Les doigts de sable
« L’expérience que la vie dément, celle que le poète préfère »
René Char
Doigt de sable évadé d’une prison sur l’autre,
L’homme fuit de sa mère au sablier des heures.
De sa mère à la terre, il est sable et frissons.
*
Quand ton doigt dessina sur mon dos ton regret,
L’arbre au vent se troubla que le ciel ait tonné,
Vint l’automne annoncé qu’un vague été poursuit.
Nous poussions vers le sol, à l’envers des forêts.
L’éclair nous détachait sur le front de la nuit.
Les vitres languissaient de jouer sous la pluie
Et le vent essayait son aile à tes cheveux
Les volets appelaient à regarder dehors
Le monde où nous passons sans trace de passage
Alors nous les fermions et nous volions la vie,
Posions des pas au ciel, empreintes de nuages,
Et ton doigt enlevait le sable de mes yeux
Par un éclair exact, vérité sur le mur,
Une ombre sincère de doigts fondus criait
« Je te veux »
Tu écrivis d’amour sur mon ventre un adieu.
*
Poète et Muse
« La poésie me volera ma mort »
René Char
Le jour encense l’air qui patiente au jardin
Sur le pas de ta porte où je serai demain
Si l’amour me déporte.
Marin privé de port, tu navigues ta rime
Au bonheur de son corps et tu jettes ton encre
Au profond de son puits.
Il pleut comme un dimanche
Et mes mots sur tes hanches font leur sel du silence.
Une vérité droite a montré le chemin
Mais des pensées étroites ont ralenti nos pas.
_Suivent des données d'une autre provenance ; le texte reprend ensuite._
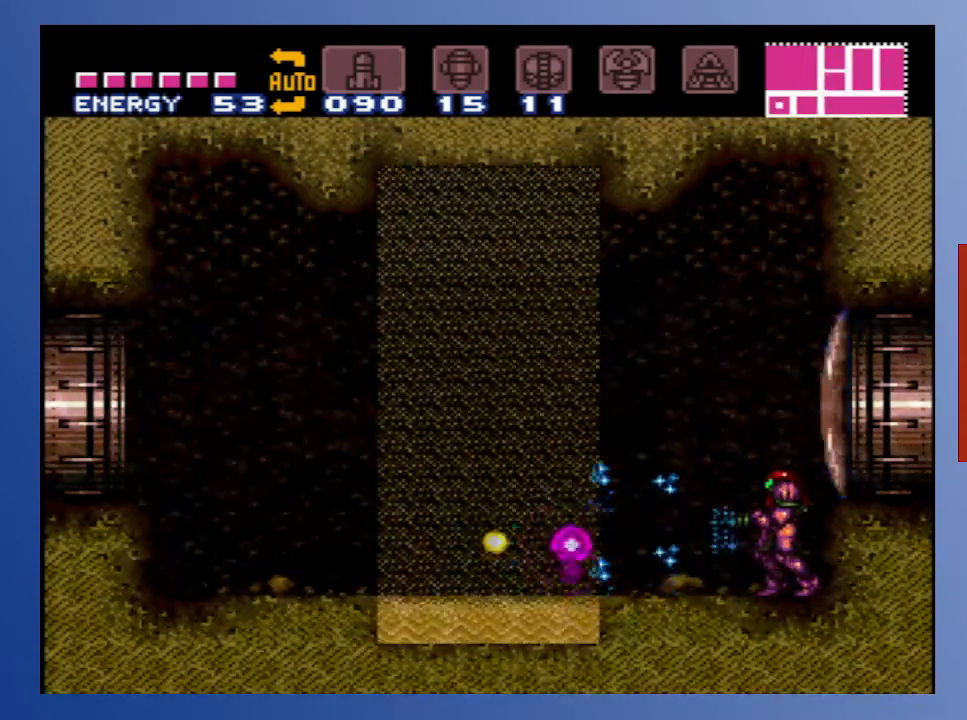
{"buttons": [], "left_stick": "center", "right_stick": "center", "events": [[33, "X", "down"], [100, "X", "up"], [183, "X", "down"], [233, "X", "up"], [333, "X", "down"], [417, "X", "up"]]}
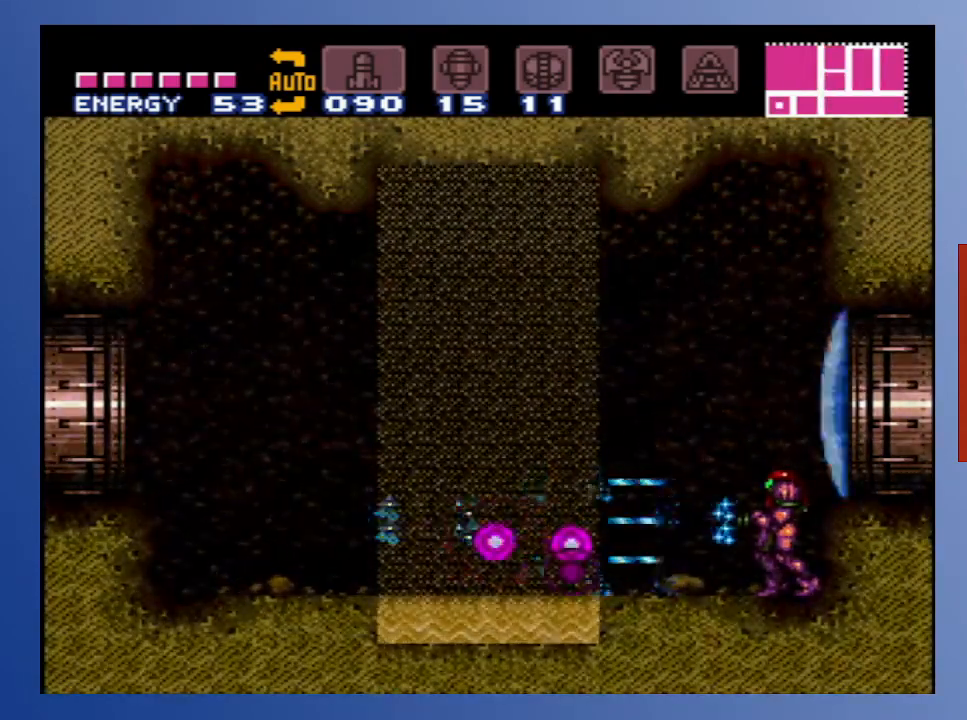
{"buttons": ["A", "B", "DPAD_LEFT"], "left_stick": "center", "right_stick": "center", "events": [[33, "DPAD_LEFT", "down"], [50, "B", "down"], [400, "A", "down"]]}
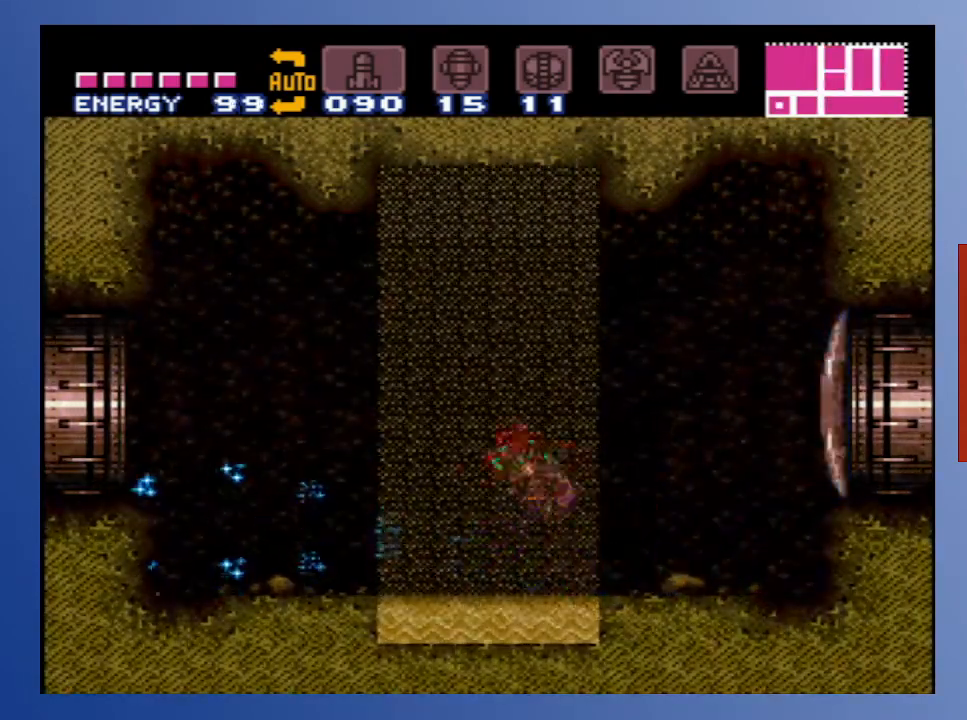
{"buttons": ["DPAD_LEFT"], "left_stick": "center", "right_stick": "center", "events": [[133, "A", "up"], [333, "B", "up"], [417, "X", "down"], [500, "X", "up"]]}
Poète n’écris pas si tu n’es que de mots,
C’est ta chair que l’on veut pour battre sous nos yeux.
Muse inviolée,
Muse imperforée qui se blesse à mes mots,
Je t’aime.
Net de vérité mais augmenté du rêve,
Juste matin d’un jour en bord de crépuscule,
Tribuable imposé sur le bonheur en fuite,
Poète, vis tes mots, dis ta vie, nie la mort.
*
Nuits et jours
« Le poète ne dit pas la vérité, il la vit ; et la vivant, il devient mensonger. Paradoxe des muses ; justesse du poème »
René Char
Nuits et jours s’affrontaient sur le parquet du temps
Nos mains rampaient à leur rencontre en contournant le monde
Le silence effrayé d’une ombre de géant
Disait aux sourds l’amour qui monte
Ils eurent peur et firent demi-tour
Debout sur leurs doigts gourds ;
Et depuis, le monde disparu,
Le silence s’est tu.
Etoiles
O mon corps en morceaux,
Chaque membre une étoile,
Ma lumière sereine est rentrée au berceau.
La Lune
Incurable silence à l’éternelle empreinte
Et des mots pour le dire à ta lumière feinte,
Comme un morceau de nous qu’une plainte arracha,
Comme un morceau de vous que la Terre cracha.
*
Jour après jour
« A chaque effondrement des preuves, le poète répond par une salve d’avenir »
René Char
Il sortit d’un matin une pousse de rêve qui mourut en un jour
Fièvre brève d’amour
Nous courûmes guéris et nos routes perdues
Au dédale des rues
Ivres de nos mains
Aux bouges immobiles des étoiles ouvertes
Nous entrâmes sereins
Dans l’eau pellucide d’un miroir sans tain
Nous nous vîmes unis sur une page blanche
Ton silence acquiesça lorsque je pris tes hanches
Pour mourir avant l’heure
Et devancer demain.
Du matin sortirait une pousse de rêve à mourir en un jour.
*
Attente
« Le poème est l’amour réalisé du désir demeuré désir »
René Char
Le jour où j’ai croisé ton regard et sa route
Pour les perdre aussitôt aux morphines du doute,
J’ai confié tes élans au carré de lumière
Qui retient l’Ephémère entre les murs d’hier
Tu attends ce moment où la chandelle baisse,
Les bouches des prisons s’ouvriront sur la nuit
Enfin libres vivront les mots tenus en laisse
Par un cœur épuisé de patienter sa vie
Il y aura un cri et moi seul à l’entendre
Lorsque sur le miroir au soupir de tes lèvres,
Noyé dans la buée de nos dernières fièvres,
Ton souffle m’écrira « je t’aime et viens me prendre ! »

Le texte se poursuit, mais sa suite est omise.